Back in October, I wrote about the hotness that was ’80s New Romantic icon Adam Ant.
Well! I just got an unusual email from a fellow named Michael on behalf of Mr. Ant saying that Adam is considering doing a limited-edition art book. Before Adam goes ahead and busts his ’80s icon ass, he’d like to know if anyone is going to buy the book. So he’s asking people to “pre-order” the yet-to-be-begun book. I know! My reaction was “WTF?!” too. But I checked out the site and it doesn’t ask for any money — just your name, email address and your answer to “How many copies might you buy?” I thought the wording of that question was so genteel: “How many copies might you buy?” Adam Ant is not going to demand a commitment. He’s not going to demand your credit card number. Adam Ant is not pushy. He just wants you to think about it. Take your time. Sleep on it, if you have to. Might you buy one copy? Or might you buy five? Adam Ant is, obviously, still Prince Charming.

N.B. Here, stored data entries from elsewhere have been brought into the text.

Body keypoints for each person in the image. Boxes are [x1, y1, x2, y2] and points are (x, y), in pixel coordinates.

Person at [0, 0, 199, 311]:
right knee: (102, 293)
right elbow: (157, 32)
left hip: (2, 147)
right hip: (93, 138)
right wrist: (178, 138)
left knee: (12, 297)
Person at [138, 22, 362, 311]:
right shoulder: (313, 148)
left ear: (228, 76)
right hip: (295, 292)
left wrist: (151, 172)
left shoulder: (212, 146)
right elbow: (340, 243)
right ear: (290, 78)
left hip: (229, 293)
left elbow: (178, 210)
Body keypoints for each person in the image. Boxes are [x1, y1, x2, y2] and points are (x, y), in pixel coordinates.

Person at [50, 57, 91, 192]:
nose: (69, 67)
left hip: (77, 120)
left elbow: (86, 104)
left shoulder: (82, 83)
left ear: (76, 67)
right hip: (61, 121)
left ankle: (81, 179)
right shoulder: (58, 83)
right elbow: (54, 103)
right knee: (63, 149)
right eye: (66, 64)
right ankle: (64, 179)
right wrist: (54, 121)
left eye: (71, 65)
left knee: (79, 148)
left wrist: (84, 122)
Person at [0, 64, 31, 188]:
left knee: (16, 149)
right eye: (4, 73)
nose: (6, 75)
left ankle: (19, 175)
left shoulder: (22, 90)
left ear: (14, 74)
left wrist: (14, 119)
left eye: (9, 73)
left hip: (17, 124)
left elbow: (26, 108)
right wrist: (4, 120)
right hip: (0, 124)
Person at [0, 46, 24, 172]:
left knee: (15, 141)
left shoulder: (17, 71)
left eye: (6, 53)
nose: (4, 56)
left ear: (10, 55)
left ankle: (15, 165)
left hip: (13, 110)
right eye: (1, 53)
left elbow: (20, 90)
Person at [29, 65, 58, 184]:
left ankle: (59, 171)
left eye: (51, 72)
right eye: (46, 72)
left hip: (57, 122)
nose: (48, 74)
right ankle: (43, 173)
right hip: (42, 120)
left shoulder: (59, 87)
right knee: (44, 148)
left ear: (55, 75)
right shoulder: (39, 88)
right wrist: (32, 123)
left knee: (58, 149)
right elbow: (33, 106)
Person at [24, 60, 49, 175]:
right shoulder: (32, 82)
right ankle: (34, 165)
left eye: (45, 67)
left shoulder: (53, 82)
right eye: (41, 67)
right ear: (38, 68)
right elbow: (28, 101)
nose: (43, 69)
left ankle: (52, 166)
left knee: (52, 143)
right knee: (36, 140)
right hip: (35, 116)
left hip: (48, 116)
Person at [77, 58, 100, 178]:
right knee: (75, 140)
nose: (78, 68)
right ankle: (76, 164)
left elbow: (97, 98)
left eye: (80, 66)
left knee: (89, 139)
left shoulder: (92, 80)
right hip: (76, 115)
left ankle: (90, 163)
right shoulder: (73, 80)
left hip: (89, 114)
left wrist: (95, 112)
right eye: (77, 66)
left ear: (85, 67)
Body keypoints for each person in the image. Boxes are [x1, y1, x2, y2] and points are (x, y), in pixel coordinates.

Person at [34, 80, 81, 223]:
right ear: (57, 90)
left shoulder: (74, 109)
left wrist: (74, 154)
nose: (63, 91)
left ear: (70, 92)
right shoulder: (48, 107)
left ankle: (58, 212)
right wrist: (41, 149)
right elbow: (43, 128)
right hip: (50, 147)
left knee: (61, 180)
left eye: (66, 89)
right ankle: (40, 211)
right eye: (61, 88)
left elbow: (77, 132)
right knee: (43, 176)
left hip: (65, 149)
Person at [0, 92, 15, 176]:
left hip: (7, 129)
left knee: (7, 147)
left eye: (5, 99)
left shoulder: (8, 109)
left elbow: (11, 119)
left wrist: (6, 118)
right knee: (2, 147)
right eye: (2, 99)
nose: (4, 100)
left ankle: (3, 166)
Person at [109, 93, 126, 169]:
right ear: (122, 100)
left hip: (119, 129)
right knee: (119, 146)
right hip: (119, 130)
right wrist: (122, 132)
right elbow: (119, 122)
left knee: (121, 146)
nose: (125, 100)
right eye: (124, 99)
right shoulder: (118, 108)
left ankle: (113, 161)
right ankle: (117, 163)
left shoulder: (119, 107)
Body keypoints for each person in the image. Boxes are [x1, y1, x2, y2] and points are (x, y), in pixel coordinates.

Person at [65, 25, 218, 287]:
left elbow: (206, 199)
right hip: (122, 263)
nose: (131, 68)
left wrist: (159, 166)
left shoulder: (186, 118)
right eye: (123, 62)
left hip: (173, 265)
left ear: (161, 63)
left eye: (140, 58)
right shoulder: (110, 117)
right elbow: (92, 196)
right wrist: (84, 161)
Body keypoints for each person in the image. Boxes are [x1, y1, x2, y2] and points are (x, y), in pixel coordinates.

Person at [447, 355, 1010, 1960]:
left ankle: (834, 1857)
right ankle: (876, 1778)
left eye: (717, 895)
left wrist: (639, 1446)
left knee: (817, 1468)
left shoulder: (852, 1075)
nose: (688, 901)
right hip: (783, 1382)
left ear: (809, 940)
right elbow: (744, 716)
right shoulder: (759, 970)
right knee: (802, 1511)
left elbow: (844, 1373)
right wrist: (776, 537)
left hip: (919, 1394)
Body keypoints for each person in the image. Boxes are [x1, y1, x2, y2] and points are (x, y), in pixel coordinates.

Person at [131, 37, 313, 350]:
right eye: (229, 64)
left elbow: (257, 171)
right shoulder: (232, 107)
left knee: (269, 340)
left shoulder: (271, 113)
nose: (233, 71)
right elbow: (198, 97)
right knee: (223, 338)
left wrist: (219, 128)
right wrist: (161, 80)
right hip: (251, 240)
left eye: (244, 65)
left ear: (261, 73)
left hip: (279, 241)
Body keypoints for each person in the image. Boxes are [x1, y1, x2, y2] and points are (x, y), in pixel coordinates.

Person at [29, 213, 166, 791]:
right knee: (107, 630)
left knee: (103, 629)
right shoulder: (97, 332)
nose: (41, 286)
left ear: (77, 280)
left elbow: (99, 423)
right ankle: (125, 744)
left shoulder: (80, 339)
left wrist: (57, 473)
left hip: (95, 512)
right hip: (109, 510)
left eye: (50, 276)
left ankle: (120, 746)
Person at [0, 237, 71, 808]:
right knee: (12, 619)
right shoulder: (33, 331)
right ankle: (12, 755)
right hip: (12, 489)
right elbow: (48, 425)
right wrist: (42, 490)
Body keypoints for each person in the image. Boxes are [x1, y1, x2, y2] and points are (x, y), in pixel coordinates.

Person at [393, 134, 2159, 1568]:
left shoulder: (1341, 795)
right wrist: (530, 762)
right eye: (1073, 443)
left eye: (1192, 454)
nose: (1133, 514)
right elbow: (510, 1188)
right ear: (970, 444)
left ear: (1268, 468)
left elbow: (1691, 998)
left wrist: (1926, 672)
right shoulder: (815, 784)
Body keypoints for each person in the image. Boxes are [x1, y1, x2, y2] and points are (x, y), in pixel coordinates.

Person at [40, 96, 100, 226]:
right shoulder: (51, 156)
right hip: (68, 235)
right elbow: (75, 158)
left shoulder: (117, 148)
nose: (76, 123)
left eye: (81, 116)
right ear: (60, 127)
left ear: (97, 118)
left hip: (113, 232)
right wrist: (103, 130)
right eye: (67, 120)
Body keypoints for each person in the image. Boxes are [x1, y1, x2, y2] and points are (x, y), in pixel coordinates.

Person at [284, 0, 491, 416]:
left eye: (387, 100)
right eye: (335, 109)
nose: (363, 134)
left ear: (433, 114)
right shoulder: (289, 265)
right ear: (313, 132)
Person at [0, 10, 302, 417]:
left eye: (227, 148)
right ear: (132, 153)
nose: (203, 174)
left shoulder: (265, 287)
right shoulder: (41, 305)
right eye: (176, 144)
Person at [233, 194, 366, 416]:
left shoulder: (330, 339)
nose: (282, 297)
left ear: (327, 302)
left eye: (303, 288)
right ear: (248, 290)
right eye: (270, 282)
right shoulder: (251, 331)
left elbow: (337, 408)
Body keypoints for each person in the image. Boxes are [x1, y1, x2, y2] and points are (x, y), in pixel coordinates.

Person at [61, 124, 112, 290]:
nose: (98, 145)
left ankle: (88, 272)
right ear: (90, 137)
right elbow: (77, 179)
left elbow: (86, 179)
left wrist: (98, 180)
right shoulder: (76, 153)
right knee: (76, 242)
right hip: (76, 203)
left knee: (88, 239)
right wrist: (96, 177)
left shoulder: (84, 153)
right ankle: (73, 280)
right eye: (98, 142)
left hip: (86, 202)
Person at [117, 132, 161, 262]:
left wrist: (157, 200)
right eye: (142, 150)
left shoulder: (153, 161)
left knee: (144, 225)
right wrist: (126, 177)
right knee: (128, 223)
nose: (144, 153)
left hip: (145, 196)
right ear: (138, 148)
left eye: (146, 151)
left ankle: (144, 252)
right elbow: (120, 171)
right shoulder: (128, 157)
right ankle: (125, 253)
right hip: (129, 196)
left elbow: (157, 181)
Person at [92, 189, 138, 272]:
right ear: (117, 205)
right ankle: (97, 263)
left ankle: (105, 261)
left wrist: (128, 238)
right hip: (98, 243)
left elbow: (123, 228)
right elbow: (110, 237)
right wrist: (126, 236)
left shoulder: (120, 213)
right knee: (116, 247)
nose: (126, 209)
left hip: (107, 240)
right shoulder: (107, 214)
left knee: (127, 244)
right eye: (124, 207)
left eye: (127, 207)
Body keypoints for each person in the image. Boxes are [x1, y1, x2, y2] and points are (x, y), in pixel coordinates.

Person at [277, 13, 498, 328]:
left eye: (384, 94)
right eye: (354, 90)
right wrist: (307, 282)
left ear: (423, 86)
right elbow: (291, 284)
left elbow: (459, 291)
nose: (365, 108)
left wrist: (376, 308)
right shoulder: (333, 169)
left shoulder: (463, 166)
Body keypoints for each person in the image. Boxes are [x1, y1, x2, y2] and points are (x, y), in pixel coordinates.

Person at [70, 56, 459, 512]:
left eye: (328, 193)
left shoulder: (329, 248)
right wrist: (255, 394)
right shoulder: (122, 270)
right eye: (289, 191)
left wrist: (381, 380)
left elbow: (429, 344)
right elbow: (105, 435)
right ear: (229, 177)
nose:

I know most of you haven’t been sitting around wishing that Adam Ant would do a limited-edition art book, especially if you, like me, are still emotionally scarred by Courtney Love’s diaries. But now that the subject has come up, I bet you’re thinking what I’m thinking. You’re thinking that you would sign up for at LEAST one copy if Adam Ant would send me a delightful autographed photo suitable for publication on this blog. It could say something like: “Dear WendyB, you are charming. Love, Adam Ant.” Or whatever! I wouldn’t want to interfere with his creativity. (Of course, my new friend Michael would include a snapshot of Adam signing the photo so we know it’s the real thing.)
That’s what you were thinking, right?
UPDATED TO ADD: In case you can’t wait for Adam Ant’s art book, his autobiography is available. The fact that Holly Johnson of Frankie Goes to Hollywood reviewed it for the Guardian nearly made my little ’80s heart pop. Welcome to the Pleasuredome! (Not so pleasurable: Adam’s Britney-esque struggle with bipolar disorder.)